Winnifred Farrow died intestate on May 16, 1956, leaving Henry L. Farrow her surviving spouse, five children, and one grandchild. The entire estate was *85community property so far as can be ascertained from the record before us.
On June 27, 1957, in consideration of the payment of two hundred fifty dollars cash, the surviving spouse gave an option to M. Ross Downs Associates, Inc., or their nominee, to purchase the property here in question for the sum of thirty-five thousand dollars. Subsequently, on July 17, 1957, the surviving spouse was appointed administrator of the estate, and, on August 14,1957, Sam Rotenberg, as nominee, gave him notice of an election to exercise the option. Under these circumstances, of course, the option and the notice of an election to exercise it are without legal effect, because the surviving spouse had no authority to make such a commitment prior to his appointment as administrator.
The surviving spouse died on August 23, 1957, and Annie E. Kristiansen was appointed administratrix de bonis non. She proceeded, in accord with probate requirements to the consummation of a sale of the property. Louis F. Miller, Inc., a corporation, Louis F. Miller and Patricia F. Miller, his wife, appeared and objected to the confirmation of the sale to Sam Rotenberg, the successful bidder. They alleged that Rotenberg and M. Ross Downs Associates, Inc., were their agents for the purpose of acquiring the property, and had conspired with the administratrix de bonis non, her attorney, the General Petroleum Corporation, and others to violate their agency by procuring the property for themselves.
From an order confirming the sale, the objectors have appealed.
The appellants contend that:
“The Court sitting In Probate erred in ordering: ‘. . . that the title to said property shall pass from this estate to said grantee free and clear of any claim of interest in the property as such on the part of any person claiming under or by virtue of the so-called option.’ ”
The option was a nullity, and it was not error to so hold.
The appellants contend that the superior court, sitting in. *86probate, did not have jurisdiction to adjudicate the question of title as between themselves and their agents.
The option being a nullity, appellants had no interest in the property capable of being adjudicated as between themselves and the estate or anyone else. In any event, the assignment of error is not well taken because the order appealed from does not purport to adjudicate any rights as between the appellants and their agents.
There is nothing contradictory in holding that the option is a nullity and leaving undecided any claim arising solely out of the agency as such, because the agency is a private matter with which the estate is in no way concerned.
The appellants further contend that the court should not have passed upon the validity of the option because its invalidation removed it as a cloud on the purchasers’ title, and that appellants will be affected by this in future litigation with them over the property.
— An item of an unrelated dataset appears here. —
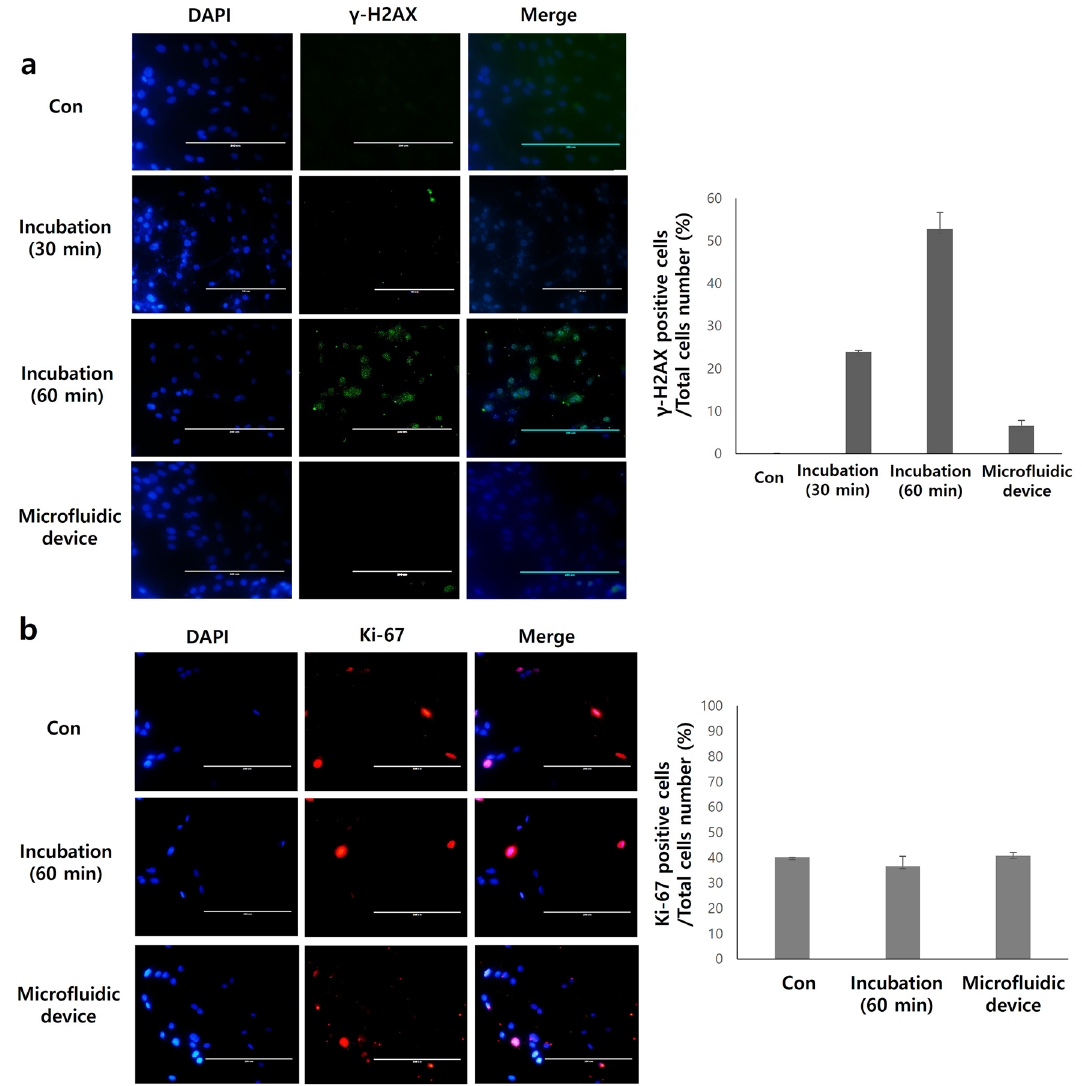
Figure 4. Cell biocompatibility assays. ( a ) γH2AX staining showing DNA damage (double strand breaks) in labeled ADSCs after 30 min, 60 min passive incubation or microfluidic device. ( b ) Ki-67 staining showed no significant difference in proliferation between control, unlabeled and labeled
We do not agree. The court could not have entertained appellants’ objections at all without passing on the validity of the option, since it was the sole basis of their right to be in court as objectors.
Appellants’ other assignments of error cannot be entertained in view of the fact that the statement of facts has been heretofore ordered stricken from the record.
The order is affirmed.
Hill, C. J., Finley, Rosellini, and Foster, JJ., concur.